I will be flip, but sincere - my working experience has proven to me that the principle of software development never happens in real life.
In theory, software testing is:
- Validating and recording that software program performs the functions it's designed to.
- Validating and recording it doesn't do just about anything it isn't designed to
This presupposes you've been told what it is supposed and not supposed to do. People you're working for don't always make it happen - they might not necessarily believe in you not to run away with their secrets.
Because software program is a business (except when you are doing work for the military) business guidelines apply a lot more strongly than engineering guidelines. Software testing is expensive, therefore the actions about objectives and how much to do are actually dependant on ROI considerations.

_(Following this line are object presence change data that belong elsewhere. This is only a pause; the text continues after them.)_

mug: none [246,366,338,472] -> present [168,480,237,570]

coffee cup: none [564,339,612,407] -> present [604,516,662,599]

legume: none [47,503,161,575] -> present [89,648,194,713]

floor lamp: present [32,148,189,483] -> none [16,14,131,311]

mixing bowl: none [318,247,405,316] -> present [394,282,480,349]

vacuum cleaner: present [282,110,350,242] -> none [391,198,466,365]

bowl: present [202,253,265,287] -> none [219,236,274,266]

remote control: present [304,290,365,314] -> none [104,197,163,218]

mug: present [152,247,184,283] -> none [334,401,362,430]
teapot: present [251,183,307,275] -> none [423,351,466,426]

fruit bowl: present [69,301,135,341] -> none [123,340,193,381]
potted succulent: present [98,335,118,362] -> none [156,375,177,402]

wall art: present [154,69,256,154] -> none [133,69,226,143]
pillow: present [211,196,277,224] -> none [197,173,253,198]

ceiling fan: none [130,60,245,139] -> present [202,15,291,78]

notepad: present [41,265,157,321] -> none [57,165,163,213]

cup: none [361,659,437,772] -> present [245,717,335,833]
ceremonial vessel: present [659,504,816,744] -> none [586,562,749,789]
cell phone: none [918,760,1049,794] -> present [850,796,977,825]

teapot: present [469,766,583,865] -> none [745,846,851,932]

Inside the end-user relationship, the user's perception just isn't necessarily directly related to the physical world, in fact it is the user's perception of whether your system works that finally rules inside the minds of management, whose job is purely to be sure no one is complaining concerning the software.
Therefore, the truly practical concept of software testing might be summarized as 3 goals:
1° Verify the people that use software believes it's doing whatever they demand it to complete
2° Verify the software doesn't do anything immediately detectable that's not desirable for the user.
3° Verify that any undesirable activity has a sufficient length period that the software look to execute correctly long enough for you to make it to another round of VC financial commitment or sell the business :)
So you? Do You think Software Testing will be the right career path?
About the writer: J. J. Fleming is writing for the software testing course for beginners blog, her personal and non-commercial in nature hobby blog site to give free suggestions for software testing novices/specialists to enable them to find a new career.